Thermodynamic investigation of hydrogen enrichment and carbon suppression using chemical additives in ethanol dry reforming

•Thermodynamic equilibrium analysis was performed on ethanol dry reforming.•Adding reducing agents, e.g. hydrazine, increases hydrogen production.•Addition of hydrazine in the feed removes carbon formation.•Addition of reducing agents helps in getting synthesis gas at optimum conditions.•Similar conclusions were obtained in case of ethanol steam reforming.

In this study, a thermodynamic equilibrium analysis has been performed on ethanol dry reforming in presence of commonly used reducing agents such as glycine, hydrazine, urea and ammonia.

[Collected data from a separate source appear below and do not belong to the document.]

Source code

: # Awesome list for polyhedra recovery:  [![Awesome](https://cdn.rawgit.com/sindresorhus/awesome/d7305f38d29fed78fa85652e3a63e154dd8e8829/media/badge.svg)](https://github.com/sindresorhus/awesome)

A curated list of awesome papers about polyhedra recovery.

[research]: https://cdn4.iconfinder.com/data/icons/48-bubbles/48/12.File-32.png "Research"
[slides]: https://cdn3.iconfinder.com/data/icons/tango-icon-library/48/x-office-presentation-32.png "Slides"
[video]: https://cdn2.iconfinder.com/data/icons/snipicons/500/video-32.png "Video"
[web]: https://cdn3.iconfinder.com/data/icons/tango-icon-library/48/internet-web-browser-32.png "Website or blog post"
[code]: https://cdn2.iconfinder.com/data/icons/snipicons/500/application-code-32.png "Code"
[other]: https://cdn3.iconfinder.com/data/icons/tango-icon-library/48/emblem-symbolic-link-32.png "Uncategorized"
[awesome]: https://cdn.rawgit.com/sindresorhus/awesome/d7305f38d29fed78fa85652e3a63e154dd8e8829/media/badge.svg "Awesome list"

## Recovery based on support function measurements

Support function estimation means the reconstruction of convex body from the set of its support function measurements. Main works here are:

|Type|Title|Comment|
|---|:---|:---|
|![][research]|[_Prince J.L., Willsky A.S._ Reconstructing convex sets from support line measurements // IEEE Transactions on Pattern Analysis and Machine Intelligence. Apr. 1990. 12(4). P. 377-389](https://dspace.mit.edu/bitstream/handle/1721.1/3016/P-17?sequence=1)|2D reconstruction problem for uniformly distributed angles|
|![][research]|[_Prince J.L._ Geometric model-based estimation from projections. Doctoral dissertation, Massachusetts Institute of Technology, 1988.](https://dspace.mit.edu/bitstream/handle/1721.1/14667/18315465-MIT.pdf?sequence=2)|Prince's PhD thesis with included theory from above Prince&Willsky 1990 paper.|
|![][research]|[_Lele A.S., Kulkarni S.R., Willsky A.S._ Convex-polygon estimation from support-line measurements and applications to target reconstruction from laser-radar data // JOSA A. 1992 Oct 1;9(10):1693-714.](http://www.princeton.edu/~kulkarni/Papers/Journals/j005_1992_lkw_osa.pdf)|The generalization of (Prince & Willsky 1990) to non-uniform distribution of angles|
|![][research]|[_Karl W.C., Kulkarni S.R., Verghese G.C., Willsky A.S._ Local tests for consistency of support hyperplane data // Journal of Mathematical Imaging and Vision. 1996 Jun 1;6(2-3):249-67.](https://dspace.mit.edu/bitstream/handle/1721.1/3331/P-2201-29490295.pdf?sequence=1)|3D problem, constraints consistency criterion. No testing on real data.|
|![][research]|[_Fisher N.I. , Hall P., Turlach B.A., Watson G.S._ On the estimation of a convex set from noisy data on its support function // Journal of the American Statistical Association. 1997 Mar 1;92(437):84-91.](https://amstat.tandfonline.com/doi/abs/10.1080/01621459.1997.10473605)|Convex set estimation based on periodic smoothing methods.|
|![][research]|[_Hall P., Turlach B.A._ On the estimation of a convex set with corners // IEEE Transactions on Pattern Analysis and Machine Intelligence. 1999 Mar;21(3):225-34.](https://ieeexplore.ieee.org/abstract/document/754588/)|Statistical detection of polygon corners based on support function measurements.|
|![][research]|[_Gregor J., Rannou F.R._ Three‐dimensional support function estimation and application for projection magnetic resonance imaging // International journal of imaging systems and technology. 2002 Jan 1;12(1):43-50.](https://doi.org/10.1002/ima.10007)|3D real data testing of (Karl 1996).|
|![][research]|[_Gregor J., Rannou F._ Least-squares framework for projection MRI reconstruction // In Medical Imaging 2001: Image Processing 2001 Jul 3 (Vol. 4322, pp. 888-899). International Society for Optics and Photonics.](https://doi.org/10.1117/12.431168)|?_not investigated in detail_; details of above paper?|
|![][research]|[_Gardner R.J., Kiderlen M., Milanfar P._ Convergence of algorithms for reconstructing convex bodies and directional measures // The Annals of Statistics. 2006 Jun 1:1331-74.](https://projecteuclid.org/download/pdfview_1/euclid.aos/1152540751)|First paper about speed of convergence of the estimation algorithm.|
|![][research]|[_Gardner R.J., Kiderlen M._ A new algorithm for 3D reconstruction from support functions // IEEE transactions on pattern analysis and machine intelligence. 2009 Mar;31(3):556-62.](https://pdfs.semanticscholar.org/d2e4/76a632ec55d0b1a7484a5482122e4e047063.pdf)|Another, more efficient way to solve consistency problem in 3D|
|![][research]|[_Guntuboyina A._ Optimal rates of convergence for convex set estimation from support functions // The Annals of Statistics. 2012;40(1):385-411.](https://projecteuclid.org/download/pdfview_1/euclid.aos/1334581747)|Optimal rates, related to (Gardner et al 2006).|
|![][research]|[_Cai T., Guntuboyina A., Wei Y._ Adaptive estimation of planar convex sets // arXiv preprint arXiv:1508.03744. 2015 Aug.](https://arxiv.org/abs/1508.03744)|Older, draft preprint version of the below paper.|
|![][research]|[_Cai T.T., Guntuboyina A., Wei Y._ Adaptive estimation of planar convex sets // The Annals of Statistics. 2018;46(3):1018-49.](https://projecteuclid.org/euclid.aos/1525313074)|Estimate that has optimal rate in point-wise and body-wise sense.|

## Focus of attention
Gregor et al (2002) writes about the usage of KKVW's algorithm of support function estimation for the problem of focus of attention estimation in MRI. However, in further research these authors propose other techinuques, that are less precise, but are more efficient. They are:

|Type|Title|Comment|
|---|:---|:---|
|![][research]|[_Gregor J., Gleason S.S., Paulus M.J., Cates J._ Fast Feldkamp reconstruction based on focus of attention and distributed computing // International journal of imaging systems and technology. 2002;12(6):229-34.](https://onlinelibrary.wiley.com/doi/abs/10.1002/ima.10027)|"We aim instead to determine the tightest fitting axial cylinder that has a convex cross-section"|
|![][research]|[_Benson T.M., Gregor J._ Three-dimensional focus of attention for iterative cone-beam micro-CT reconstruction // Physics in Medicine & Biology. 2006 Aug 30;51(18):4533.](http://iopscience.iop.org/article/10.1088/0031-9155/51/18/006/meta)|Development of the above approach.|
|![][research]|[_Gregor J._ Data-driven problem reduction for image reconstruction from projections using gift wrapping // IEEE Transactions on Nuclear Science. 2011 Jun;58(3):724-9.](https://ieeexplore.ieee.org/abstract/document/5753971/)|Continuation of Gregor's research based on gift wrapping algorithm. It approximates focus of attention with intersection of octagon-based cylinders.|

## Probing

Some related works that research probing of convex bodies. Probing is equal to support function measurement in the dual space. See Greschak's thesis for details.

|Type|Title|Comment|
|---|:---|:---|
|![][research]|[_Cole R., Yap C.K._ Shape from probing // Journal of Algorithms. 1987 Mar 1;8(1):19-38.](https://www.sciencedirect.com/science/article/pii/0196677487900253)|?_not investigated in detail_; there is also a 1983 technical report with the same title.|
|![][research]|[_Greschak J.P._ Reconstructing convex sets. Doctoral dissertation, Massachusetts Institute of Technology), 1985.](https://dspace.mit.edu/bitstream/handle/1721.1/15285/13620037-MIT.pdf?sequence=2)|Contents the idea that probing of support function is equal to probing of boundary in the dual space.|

The effect of these agents on hydrogen enrichment and carbon suppression has been investigated at one atmospheric pressure and 300 K–1200 K temperature. Among the investigated additives, hydrazine was found to be the most suitable for maximizing hydrogen production and removing elemental carbon formation. This study was further extended to ethanol steam reforming and similar conclusions were obtained. Industrial significance of this study is associated with reforming reactions where catalyst deactivation due to coking is a major problem. Based on the results obtained, addition of suitable chemical additives in the feed could alleviate this problem to a significant level and help in improving catalyst life cycle.